Three weeks before the start, the time for thrills is fast approaching.
At the end of last week, the 2015 Dakar presentation conferences enabled competitors from Argentina, Chile and Bolivia to get an enhanced taste of the rally’s atmosphere.
It will be soon time to get down to business! Whilst most of the European competitors were able to release the pressure when loading their vehicles onto the cargo ship currently heading for the Argentinean coast, the tension has been building for the South Americans as they have attended the presentation conferences organised in the Dakar’s three host countries.
The truth is that the Dakar will be really tough, because there are some very long stages, even at the start of the rally.
In Buenos Aires, it was in the reception lounges of the Casa Rosada, in front of which the start podium will be assembled; that Etienne Lavigne alongside Tourism Minister Enrique Meyer welcomed the competitors.
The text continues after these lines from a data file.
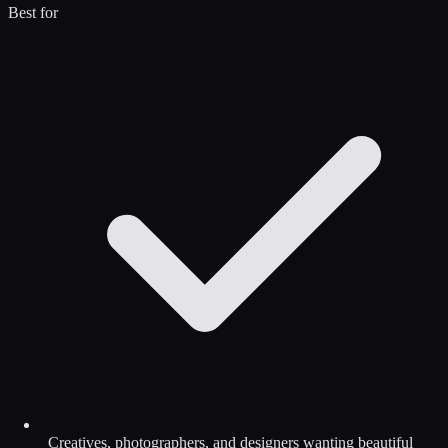
Best for
Creatives, photographers, and designers wanting beautiful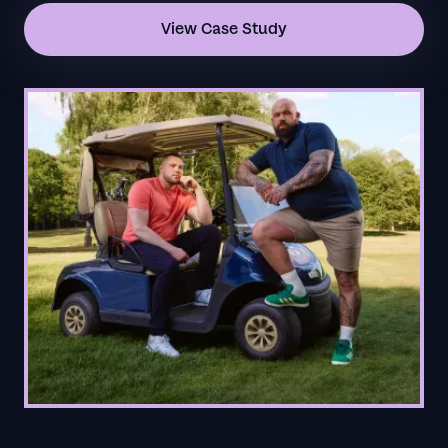
View Case Study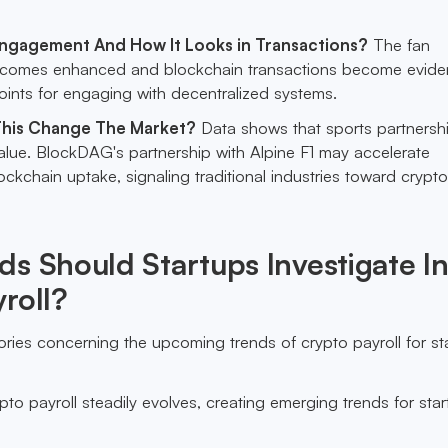
Engagement And How It Looks in Transactions?
The fan
comes enhanced and blockchain transactions become eviden
ints for engaging with decentralized systems.
his Change The Market?
Data shows that sports partnersh
alue. BlockDAG's partnership with Alpine F1 may accelerate
ckchain uptake, signaling traditional industries toward crypto
s Should Startups Investigate I
roll?
ries concerning the upcoming trends of crypto payroll for st
?
pto payroll steadily evolves, creating emerging trends for sta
The conversations of the fifty-something riders and drivers who made the journey last Wednesday were focused on the difficulties along the route of the 2015 edition, which have planted seeds of doubt even among the most ambitious participants such as Orlando Terranova: “The uncertainty this year concerns the marathon stage, because it will be the first time that the cars will have to tackle one. We’ll have to be very careful in how we handle it”.
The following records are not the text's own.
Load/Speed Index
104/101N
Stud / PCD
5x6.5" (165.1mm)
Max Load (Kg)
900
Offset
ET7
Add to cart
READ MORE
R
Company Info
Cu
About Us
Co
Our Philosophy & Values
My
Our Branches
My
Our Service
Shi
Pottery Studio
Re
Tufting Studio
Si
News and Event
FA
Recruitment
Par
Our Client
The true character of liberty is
In Santiago in Chile, the competitors were singing from the same hymn sheet, such as quad category title holder, Ignacio Casale, who is expecting a particularly difficult challenge: “The truth is that the Dakar will be really tough, because there are some very long stages, even at the start of the rally". Whilst they await a chance to see their hero in action, the Chilean spectators can already start soaking up the atmosphere of the event, or at least the inhabitants of Iquique, which hosted the inauguration of the Museo Dakar museum, a photo exhibition zone set up in the cultural centre.
In less than one month, on 9th January to be precise, the city will become the nerve centre of the race: on the Plaza Arturo Prat, a half-way point podium will allow the spectators to acclaim the competitors before they enjoy their rest days, held at different moments depending on the categories. In total, the festival in Iquique will last for 4 days until 12th January.
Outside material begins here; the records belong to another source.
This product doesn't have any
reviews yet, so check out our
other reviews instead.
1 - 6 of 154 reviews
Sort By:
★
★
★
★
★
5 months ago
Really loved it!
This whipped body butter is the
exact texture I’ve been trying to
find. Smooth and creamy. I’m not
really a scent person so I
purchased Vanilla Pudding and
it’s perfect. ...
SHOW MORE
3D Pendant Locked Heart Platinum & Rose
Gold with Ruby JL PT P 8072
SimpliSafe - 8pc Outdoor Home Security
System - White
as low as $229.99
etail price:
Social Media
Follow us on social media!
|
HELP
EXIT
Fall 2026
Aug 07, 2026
For the Dakar’s second visit to Bolivia, the show will also be especially intense. This year, Uyuni and its surrounding region will be hosting the rally for three days, with the organisation of a marathon bivouac that will play host to the bikers and quad riders and then to the cars for the first time. The programme was presented last Friday in the city of Santa Cruz by David Castera, in the company of Bolivian President Evo Morales.
The Head of State, still just as enthusiastic as last year when he attended the arrival of the riders and drivers and 400,000-strong crowds that were there to see them, is delighted at the opportunity to show the whole world images of his country and the possibility of seeing some of its ambassadors sparkle on the country’s tracks: “We will be represented by 10 riders and drivers in 3 categories. We are very proud to see them take on the difficulty of this event and their performance will help bring all Bolivians together to support them”.